Assim, é importante lembrar que a formação leitora não deve ser constituída apenas de grandes obras literárias, posto que cada leitor estabelece seu cânone. Nesse contexto, Abreu (2006) reflete que:

[...] as obras literárias conduzem à identificação com personagens e cenas fazendo que, ao final da leitura, sejamos pessoas mais experientes, mais sensatas, mais justas. Como em geral, os leitores são levados a se identificar com personagens fracos, sofredores ou perseguidos, a experiência da leitura literária nos torna mais humanos, desenvolvendo nossa solidariedade, nossa capacidade de admitir a existência de outros pontos de vista além do nosso, nosso discernimento acerca da realidade social e humana [...] (ABREU,2006,p.81)

Ainda conforme Abreu (2006), é preferível trabalhar uma obra por bimestre, em que se discuta, problematize, estimule a interação do leitor com a obra em vez de usar exclusivamente o livro didático. De maneira geral, esse suporte geralmente traz trechos de textos literários, o que de certa forma compromete a compreensão global do texto, além de serem usados meramente para localizar informações na superfície do texto, ou mesmo usar como pretexto de letramento gramatical. Dessa forma, nossa tese é que o texto escolhido para dar início à formação leitora não precisa ser um “clássico da literatura”. Precisa, antes, dialogar com o contexto em que os estudantes estejam inseridos.
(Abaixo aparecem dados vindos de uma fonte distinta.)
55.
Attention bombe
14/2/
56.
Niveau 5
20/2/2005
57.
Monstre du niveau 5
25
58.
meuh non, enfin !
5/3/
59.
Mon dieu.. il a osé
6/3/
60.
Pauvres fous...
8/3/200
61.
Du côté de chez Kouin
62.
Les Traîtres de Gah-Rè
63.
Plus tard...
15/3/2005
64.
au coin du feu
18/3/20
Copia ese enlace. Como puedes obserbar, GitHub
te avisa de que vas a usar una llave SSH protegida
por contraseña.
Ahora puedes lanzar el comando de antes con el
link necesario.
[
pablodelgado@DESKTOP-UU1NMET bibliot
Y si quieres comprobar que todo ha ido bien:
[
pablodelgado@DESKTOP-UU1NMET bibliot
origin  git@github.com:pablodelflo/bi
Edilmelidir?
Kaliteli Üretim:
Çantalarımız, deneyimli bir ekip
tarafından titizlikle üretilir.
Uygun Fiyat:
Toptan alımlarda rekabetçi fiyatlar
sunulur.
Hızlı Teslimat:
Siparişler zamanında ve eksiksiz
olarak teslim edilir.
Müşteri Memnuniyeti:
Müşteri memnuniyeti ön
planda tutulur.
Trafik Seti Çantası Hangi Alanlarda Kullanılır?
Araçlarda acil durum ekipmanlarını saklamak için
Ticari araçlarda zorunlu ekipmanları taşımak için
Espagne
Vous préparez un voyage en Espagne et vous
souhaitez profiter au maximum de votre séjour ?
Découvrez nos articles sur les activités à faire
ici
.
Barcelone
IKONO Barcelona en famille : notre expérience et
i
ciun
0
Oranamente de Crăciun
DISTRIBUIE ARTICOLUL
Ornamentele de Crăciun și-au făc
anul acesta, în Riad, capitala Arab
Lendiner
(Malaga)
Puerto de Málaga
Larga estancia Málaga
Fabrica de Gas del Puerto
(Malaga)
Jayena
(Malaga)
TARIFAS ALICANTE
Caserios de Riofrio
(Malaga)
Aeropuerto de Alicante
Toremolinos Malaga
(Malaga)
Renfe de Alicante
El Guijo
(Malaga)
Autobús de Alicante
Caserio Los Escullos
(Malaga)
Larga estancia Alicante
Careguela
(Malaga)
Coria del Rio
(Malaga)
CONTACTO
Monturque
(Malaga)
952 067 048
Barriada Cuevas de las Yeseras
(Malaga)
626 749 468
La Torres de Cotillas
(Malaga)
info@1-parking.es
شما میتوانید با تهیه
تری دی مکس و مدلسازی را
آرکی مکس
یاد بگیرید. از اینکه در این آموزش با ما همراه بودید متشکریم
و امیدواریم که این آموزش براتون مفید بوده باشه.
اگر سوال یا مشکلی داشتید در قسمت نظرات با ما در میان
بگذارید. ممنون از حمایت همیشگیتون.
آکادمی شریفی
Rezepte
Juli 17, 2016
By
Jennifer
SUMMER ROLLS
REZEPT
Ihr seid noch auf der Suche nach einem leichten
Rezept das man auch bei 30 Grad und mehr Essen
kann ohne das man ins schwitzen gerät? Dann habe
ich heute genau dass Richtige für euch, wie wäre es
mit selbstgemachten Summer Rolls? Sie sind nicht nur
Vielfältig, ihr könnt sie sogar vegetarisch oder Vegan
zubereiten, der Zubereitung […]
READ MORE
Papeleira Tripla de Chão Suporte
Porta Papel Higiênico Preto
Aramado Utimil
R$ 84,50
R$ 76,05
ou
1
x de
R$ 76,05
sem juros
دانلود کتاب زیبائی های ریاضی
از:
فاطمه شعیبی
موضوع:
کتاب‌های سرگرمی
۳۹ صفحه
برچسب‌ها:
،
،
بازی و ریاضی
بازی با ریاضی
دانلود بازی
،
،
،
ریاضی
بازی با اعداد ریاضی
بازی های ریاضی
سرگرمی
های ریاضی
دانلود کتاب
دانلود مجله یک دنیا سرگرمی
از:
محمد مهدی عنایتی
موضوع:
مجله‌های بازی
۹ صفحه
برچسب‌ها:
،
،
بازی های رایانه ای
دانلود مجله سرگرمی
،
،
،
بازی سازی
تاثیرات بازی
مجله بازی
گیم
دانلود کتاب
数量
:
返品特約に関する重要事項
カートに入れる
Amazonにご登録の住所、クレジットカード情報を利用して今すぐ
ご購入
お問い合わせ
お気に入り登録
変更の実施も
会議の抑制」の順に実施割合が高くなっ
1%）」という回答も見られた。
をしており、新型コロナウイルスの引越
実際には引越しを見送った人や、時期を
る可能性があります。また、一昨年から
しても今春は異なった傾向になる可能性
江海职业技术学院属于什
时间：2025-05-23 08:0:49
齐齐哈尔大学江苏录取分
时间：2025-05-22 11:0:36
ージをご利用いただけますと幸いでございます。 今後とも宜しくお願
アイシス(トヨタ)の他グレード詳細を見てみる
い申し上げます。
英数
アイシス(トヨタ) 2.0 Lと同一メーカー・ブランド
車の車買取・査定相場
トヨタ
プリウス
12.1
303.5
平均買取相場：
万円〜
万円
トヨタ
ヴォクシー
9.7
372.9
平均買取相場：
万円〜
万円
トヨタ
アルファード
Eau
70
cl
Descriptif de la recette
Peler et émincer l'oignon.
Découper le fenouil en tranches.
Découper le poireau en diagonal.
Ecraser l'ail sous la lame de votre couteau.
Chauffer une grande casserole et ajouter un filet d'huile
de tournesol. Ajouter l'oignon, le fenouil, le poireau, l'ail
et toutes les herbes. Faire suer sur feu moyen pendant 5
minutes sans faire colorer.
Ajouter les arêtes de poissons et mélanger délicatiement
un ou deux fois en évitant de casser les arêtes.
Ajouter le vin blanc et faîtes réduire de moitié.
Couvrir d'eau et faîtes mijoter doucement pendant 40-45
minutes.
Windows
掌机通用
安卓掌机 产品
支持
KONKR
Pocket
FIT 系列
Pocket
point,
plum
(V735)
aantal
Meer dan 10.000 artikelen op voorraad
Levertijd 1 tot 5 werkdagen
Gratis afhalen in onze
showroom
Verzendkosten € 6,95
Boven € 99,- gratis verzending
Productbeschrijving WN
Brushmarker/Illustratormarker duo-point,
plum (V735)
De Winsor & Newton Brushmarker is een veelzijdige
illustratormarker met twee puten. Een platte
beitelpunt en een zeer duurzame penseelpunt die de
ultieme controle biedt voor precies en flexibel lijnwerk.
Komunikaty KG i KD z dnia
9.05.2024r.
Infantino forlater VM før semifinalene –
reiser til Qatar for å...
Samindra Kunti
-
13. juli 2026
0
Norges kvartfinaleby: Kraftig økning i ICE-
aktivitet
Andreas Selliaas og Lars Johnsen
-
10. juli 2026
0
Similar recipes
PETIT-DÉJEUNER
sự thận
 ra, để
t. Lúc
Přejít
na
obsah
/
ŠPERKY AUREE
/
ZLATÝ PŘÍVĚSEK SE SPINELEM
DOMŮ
Bordini e Aguiar (1988), nessa esfera, propõem uma prática de leitura que esteja calcada na obra literária e dizem que essa obra

[...]pode ser entendida como uma tomada de consciência do mundo concreto que se caracteriza pelo sentido humano dado a esse mundo pelo autor. Assim, não é um mero reflexo na mente, que se traduz em palavras, mas o resultado de uma interação ao mesmo tempo receptiva e criadora. Essa interação se processa através da mediação da linguagem verbal, escrita ou

falada. O texto produzido, graças a essa natureza verbal, permite o estabelecimento de trocas comunicativas dentro dos grupos sociais, pondo em circulação esse sentido humano. (AGUIAR, BORDINI, 1988, p. 14).

O sentido humano que a literatura se presta a promover, através da leitura literária, precisa de práticas significativas que viabilizem esse ideal. Ao trabalhar com a narrativa ficcional contemporânea O Mistério do Cinco Estrelas pretendemos justamente abordar as questões familiares e sociais, como por exemplo a questão das dificuldades financeiras da família brasileira que leva o adolescente a procurar emprego para ajudar nas despesas em casa, a importância de dizer sempre a verdade, ser honesto e firme, mesmo diante de injustiças sociais. Com base nisso, buscamos confirmar o que Cândido ensina sobre o papel humanizador da literatura, visto que ela “(...) confirma e nega, propõe e denuncia, apoia e combate, fornecendo a possibilidade de vivermos dialeticamente os problemas” (1995, p. 243).

Desse jeito, entendemos que o desafio de trabalhar com uma narrativa ficcional longa esbarre em vários empecilhos que vão desde a quantidade de livros para toda a turma, condições de empréstimo na biblioteca escola, tempo e local em que se realiza essa leitura e mesmo, quanto à motivação para realizar essa atividade.